*Directive*
What you return should be only the lines in the entries below between the one holding "Consent to information & data protection" and the one holding "r services.", ends included, with every picture left out.

╭──

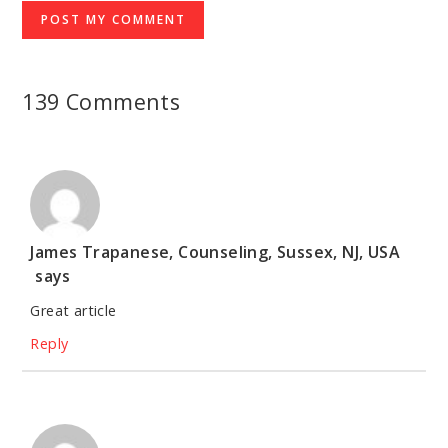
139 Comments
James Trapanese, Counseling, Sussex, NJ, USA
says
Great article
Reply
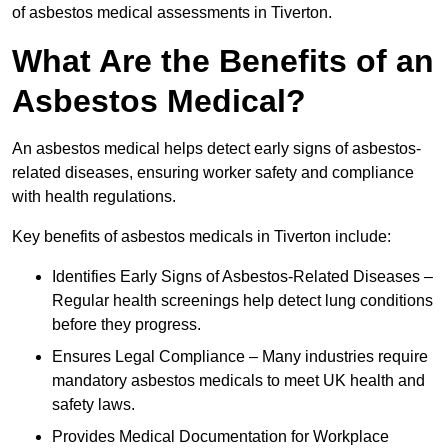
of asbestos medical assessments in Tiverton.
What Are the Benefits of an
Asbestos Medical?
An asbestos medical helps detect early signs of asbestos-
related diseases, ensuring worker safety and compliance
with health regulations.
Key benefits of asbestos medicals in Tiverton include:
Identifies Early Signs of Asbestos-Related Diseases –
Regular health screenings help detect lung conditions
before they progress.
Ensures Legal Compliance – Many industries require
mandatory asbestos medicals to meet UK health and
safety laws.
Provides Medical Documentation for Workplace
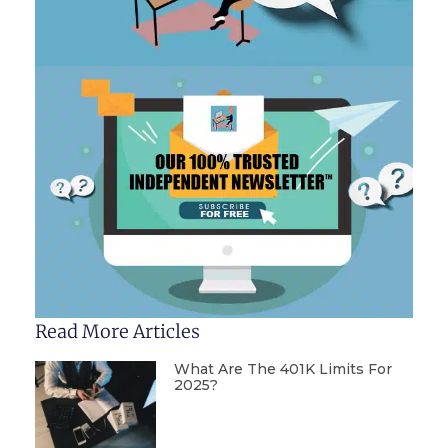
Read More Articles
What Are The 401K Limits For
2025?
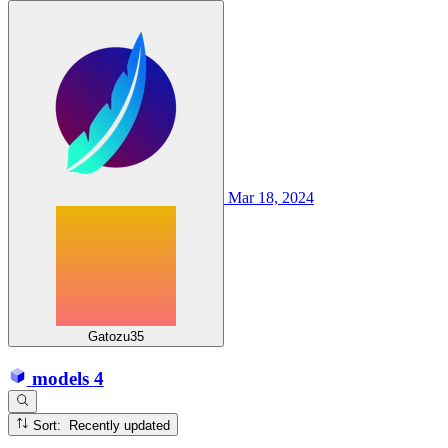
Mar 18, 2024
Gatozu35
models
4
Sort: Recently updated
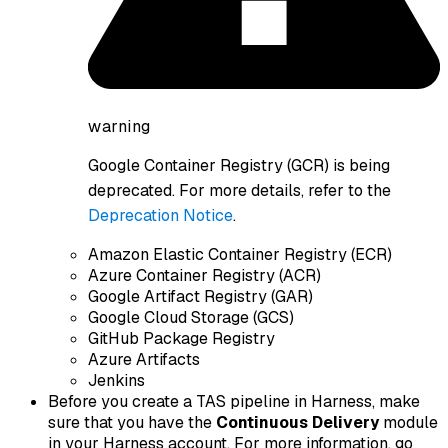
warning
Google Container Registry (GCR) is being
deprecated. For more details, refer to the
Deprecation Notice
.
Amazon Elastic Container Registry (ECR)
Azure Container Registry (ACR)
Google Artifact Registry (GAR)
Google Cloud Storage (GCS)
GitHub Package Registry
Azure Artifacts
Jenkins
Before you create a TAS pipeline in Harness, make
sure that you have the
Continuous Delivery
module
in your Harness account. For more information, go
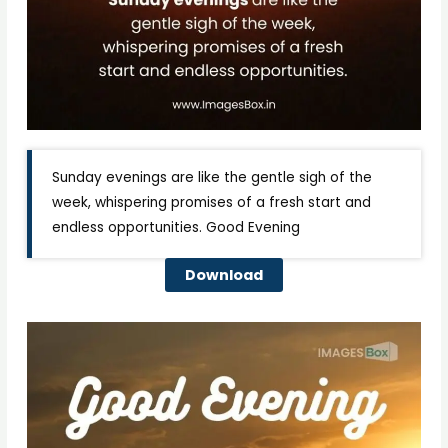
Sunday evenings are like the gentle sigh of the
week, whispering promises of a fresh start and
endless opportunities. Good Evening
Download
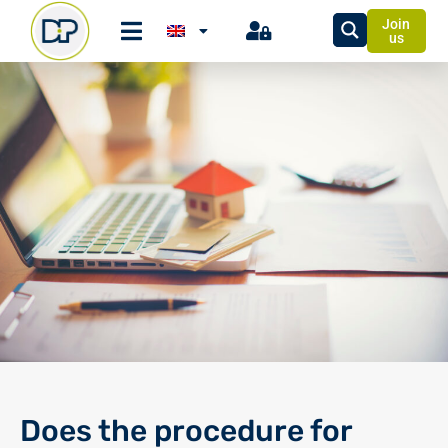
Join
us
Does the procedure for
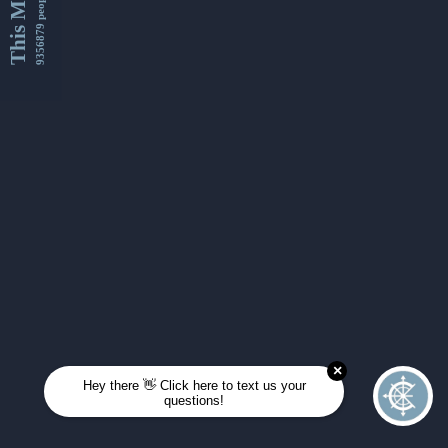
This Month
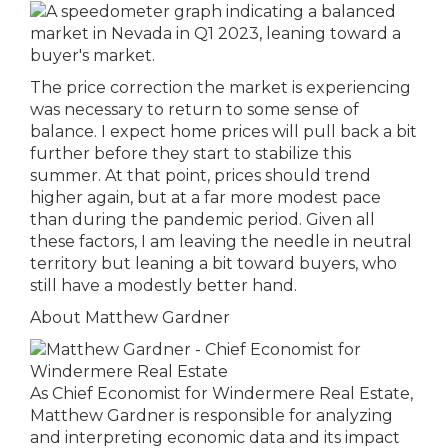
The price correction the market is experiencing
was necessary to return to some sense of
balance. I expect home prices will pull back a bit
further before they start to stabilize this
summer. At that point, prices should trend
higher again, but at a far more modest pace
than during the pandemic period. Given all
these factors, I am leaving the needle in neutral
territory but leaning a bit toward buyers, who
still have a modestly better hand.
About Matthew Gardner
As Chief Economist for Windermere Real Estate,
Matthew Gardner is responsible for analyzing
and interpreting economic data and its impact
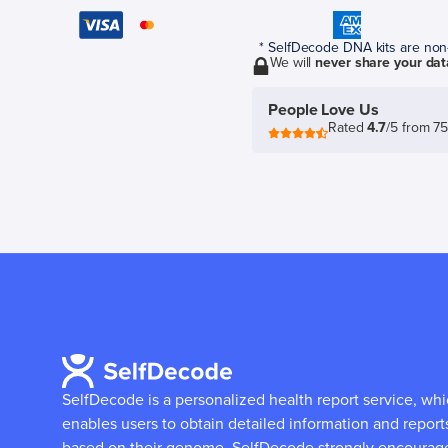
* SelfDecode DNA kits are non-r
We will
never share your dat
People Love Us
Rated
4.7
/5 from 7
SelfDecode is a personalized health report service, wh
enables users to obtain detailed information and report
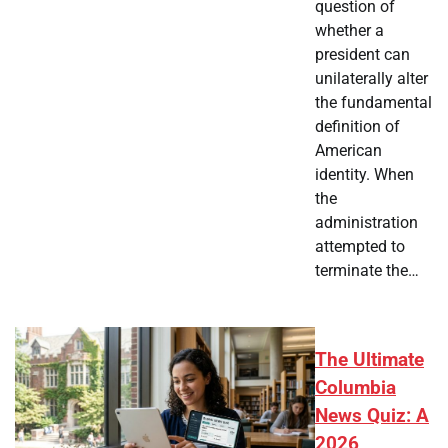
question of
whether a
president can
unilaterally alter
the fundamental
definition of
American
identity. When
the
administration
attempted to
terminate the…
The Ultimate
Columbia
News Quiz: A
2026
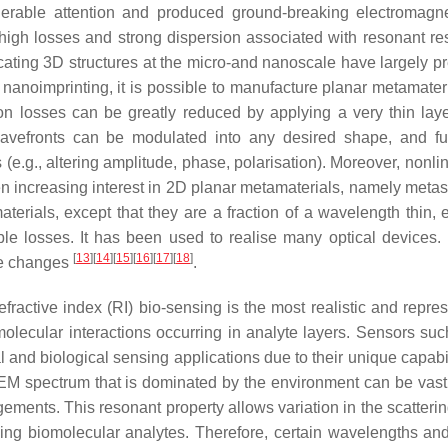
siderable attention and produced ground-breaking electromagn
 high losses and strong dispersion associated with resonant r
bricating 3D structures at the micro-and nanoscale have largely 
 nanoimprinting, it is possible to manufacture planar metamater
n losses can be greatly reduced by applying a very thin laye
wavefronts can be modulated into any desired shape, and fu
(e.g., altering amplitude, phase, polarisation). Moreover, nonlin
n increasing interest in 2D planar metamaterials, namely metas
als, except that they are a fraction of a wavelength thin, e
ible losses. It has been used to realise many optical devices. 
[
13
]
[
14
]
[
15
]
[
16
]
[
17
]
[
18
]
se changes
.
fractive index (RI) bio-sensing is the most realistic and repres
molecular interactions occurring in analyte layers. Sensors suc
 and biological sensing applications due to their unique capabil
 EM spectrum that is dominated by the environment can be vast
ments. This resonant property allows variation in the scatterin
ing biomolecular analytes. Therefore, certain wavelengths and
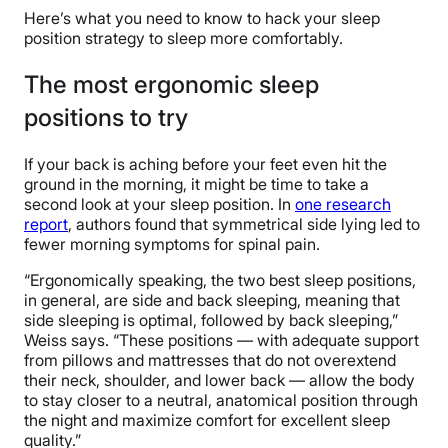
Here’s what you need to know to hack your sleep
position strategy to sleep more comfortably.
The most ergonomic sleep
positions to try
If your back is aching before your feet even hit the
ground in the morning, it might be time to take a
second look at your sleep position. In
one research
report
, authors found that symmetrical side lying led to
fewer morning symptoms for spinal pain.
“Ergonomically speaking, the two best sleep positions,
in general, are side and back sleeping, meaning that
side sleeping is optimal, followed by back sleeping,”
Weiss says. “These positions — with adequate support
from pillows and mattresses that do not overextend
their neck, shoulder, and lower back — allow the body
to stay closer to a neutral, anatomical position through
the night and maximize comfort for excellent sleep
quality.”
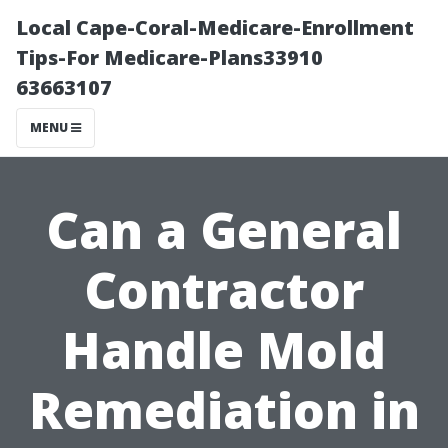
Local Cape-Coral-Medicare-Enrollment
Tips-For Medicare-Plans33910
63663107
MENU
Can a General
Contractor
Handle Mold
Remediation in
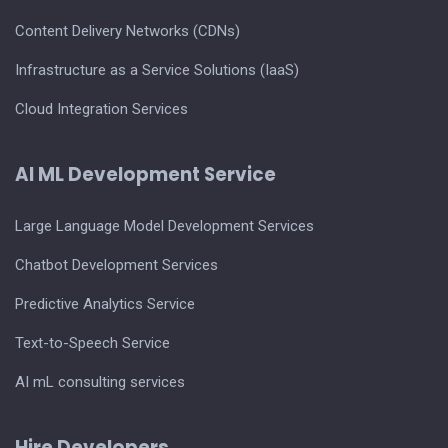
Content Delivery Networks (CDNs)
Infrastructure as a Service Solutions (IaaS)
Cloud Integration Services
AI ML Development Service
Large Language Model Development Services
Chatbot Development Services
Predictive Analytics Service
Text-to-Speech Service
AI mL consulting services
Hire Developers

╰──
╭──

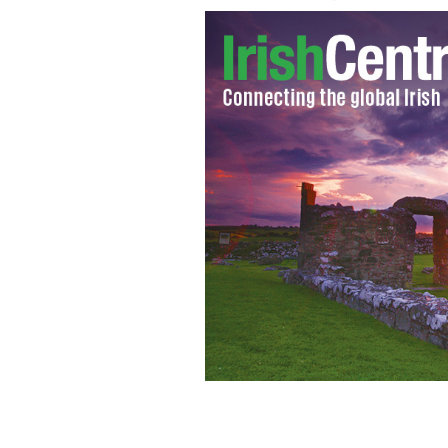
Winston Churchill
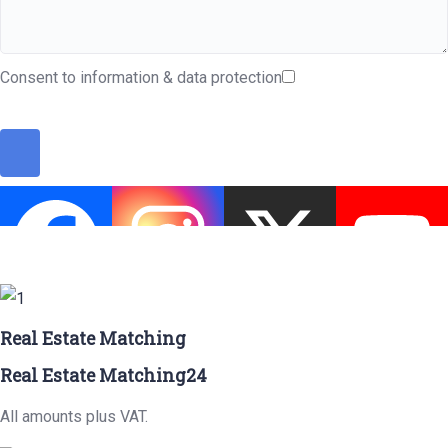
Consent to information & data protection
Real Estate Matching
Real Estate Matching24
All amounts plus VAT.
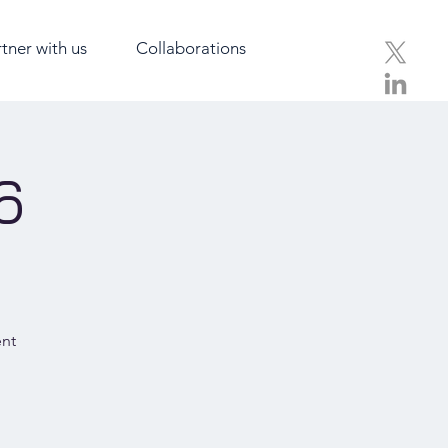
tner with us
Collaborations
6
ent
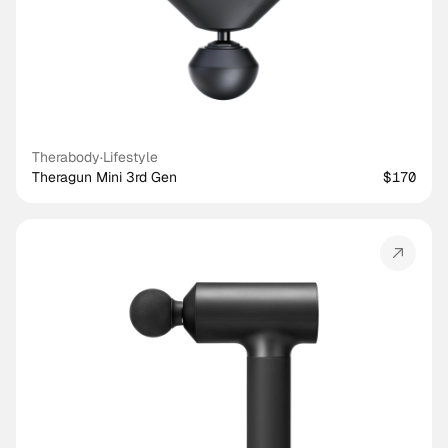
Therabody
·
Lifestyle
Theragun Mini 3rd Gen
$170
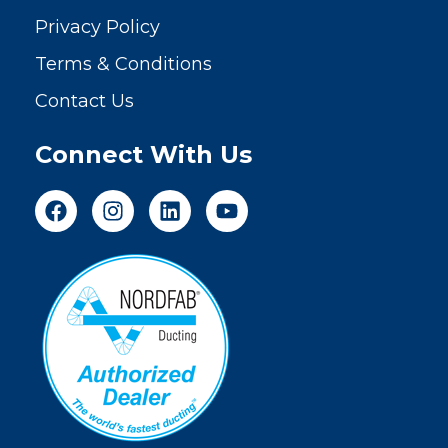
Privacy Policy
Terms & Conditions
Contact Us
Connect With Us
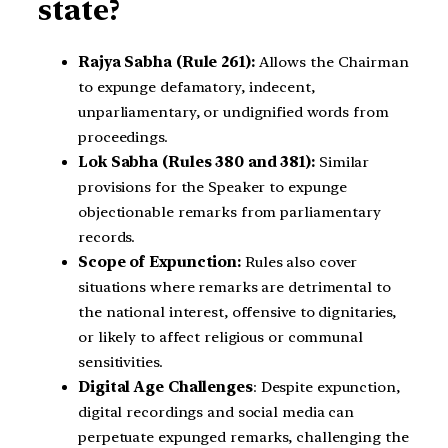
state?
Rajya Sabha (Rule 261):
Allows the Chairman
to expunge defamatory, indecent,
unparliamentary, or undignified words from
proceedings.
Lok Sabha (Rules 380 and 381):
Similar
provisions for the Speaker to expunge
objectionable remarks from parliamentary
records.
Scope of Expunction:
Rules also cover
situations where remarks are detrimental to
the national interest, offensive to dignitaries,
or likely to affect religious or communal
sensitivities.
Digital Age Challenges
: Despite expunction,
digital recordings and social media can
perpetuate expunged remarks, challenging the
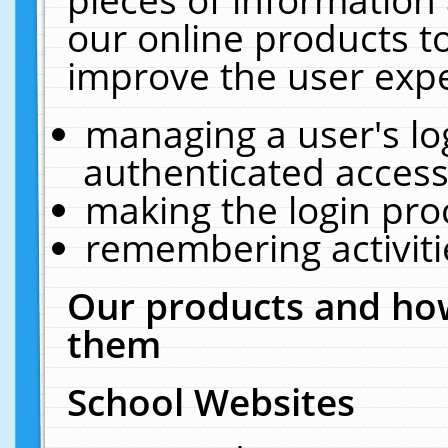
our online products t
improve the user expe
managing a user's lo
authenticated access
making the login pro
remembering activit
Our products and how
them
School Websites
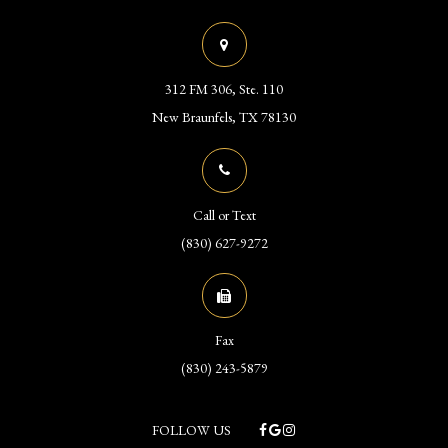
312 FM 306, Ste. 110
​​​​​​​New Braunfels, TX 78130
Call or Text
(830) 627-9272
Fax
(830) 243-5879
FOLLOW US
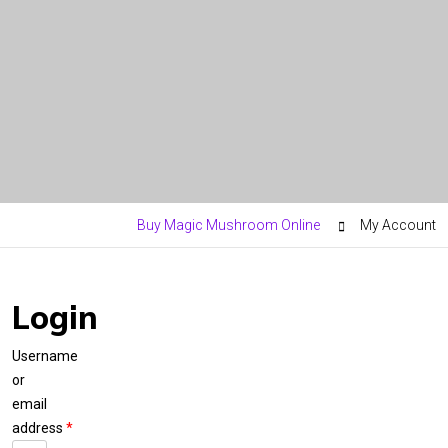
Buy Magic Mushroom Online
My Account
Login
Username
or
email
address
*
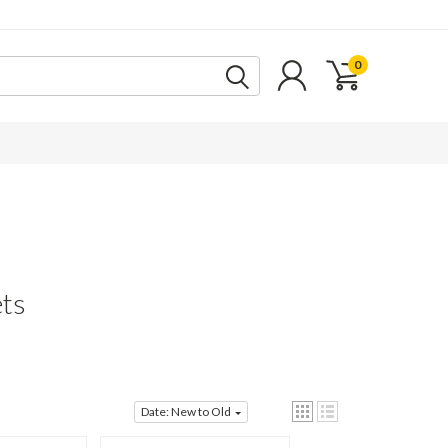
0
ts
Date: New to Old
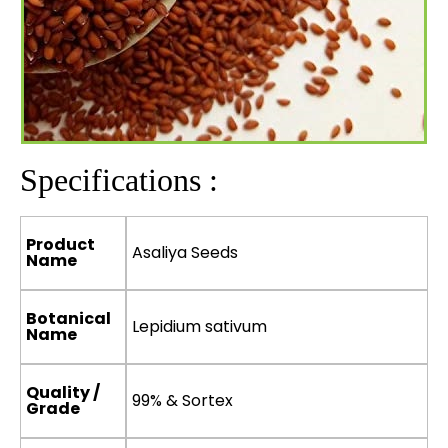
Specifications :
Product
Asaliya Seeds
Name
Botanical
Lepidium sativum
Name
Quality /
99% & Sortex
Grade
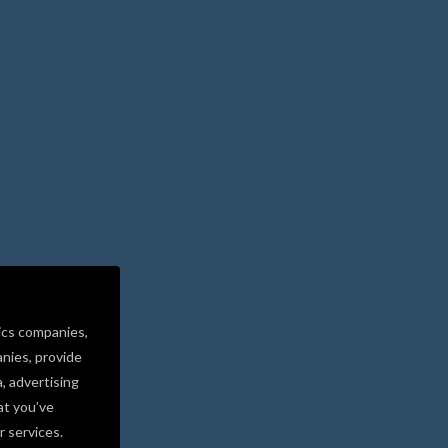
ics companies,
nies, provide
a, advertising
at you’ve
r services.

╰──
╭──

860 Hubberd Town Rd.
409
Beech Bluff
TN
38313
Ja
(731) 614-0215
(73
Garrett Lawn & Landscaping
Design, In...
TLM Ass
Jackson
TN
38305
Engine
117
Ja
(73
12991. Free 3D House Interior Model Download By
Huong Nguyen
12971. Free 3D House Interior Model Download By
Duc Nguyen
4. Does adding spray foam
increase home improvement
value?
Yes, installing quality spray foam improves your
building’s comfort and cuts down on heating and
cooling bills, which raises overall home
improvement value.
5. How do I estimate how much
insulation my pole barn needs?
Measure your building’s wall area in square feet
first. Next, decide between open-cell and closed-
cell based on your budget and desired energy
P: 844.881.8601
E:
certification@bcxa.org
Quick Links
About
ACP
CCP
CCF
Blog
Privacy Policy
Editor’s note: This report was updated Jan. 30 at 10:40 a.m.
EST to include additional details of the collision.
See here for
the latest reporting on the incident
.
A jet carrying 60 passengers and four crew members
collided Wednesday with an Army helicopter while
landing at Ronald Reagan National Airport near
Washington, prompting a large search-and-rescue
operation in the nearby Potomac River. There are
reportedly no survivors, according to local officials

╰──

*Solution*
Consent to information & data protection
Real Estate Matching
Real Estate Matching24
All amounts plus VAT.
tner with us
Collaborations
6
ent
Therabody
·
Lifestyle
Theragun Mini 3rd Gen
$170
Privacy Policy
Terms & Conditions
Contact Us
Connect With Us
state?
Rajya Sabha (Rule 261):
Allows the Chairman
to expunge defamatory, indecent,
unparliamentary, or undignified words from
proceedings.
Lok Sabha (Rules 380 and 381):
Similar
provisions for the Speaker to expunge
objectionable remarks from parliamentary
records.
Scope of Expunction:
Rules also cover
situations where remarks are detrimental to
the national interest, offensive to dignitaries,
or likely to affect religious or communal
sensitivities.
Digital Age Challenges
: Despite expunction,
digital recordings and social media can
perpetuate expunged remarks, challenging the
our online products t
improve the user expe
managing a user's lo
authenticated access
making the login pro
remembering activit
Our products and how
them
School Websites
312 FM 306, Ste. 110
​​​​​​​New Braunfels, TX 78130
Call or Text
(830) 627-9272
Fax
(830) 243-5879
FOLLOW US
Buy Magic Mushroom Online
My Account
Login
Username
or
email
address
*
0
ts
Date: New to Old
Specifications :
Product
Asaliya Seeds
Name
Botanical
Lepidium sativum
Name
Quality /
99% & Sortex
Grade
ics companies,
nies, provide
a, advertising
at you’ve
r services.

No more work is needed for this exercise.